Dept of Finance paints gloomy 2003 picture

Last year was a difficult one for growth in the Irish economy, according to the Department of Finance's annual review for 2003…

Last year was a difficult one for growth in the Irish economy, according to the Department of Finance's annual review for 2003.

While GDP increased by 6.9 per cent, this was largely down to very strong output growth in the mainly foreign-owned, less labour intensive sectors where the returns to production largely accrue to non-residents.

The GNP measure, which relates more directly to the domestic sector, recorded an increase of just 0.1 per cent last year, the lowest growth rate of this variable since the mid-1980s.

In 2002, the review says, GDP was boosted by unusually strong multinational profits that had limited implications for the rest of the economy.

READ MORE

Blaming for the large part the poor global economic environment for today's figures, the review also noted domestic demand was also sluggish last year - reflecting a slowdown in growth in personal consumption.

This, in turn, was due to more moderate growth in disposable incomes and concerns about employment prospects, together with increased uncertainty. The slower growth was associated with further pressure on the public finances.

Despite this the the labour market remained relatively resilient, with only a modest rise in the unemployment rate, although private-sector employment did not grow last year.

In overall terms, the review says, the outlook for 2003 is less favourable than assumed at budget time.
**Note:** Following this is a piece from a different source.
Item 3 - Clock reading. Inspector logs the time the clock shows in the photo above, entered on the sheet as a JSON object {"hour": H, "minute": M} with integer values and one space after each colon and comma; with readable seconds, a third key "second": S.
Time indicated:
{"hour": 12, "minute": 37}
In summary, while there are difficulties in assessing the picture:

  • GDP is forecast to grow by 1.5 per cent, with GNP growth of 1.5 per cent also
  • Employment is projected to rise by 11,000 (0.6 per cent), with the unemployment rate averaging 5.2 per cent for the year as a whole
  • Annual inflation, as measured by the Consumer Price Index, is forecast to average 3.6 per cent this year
  • A General Government Deficit of about 1 per cent of GDP is in prospect
  • The debt/GDP ratio is forecast to remain broadly stable at 34 per cent
  • The current account of the balance of payments is likely to record a deficit of the order of -1.5 per cent of GNP mainly due to a significant drop in the merchandise trade balance.

There is little to be done to change these facts, the review concludes, but it is essential the economy regains some of the lost ground in relation to competitiveness in order to protect jobs and attract new ones.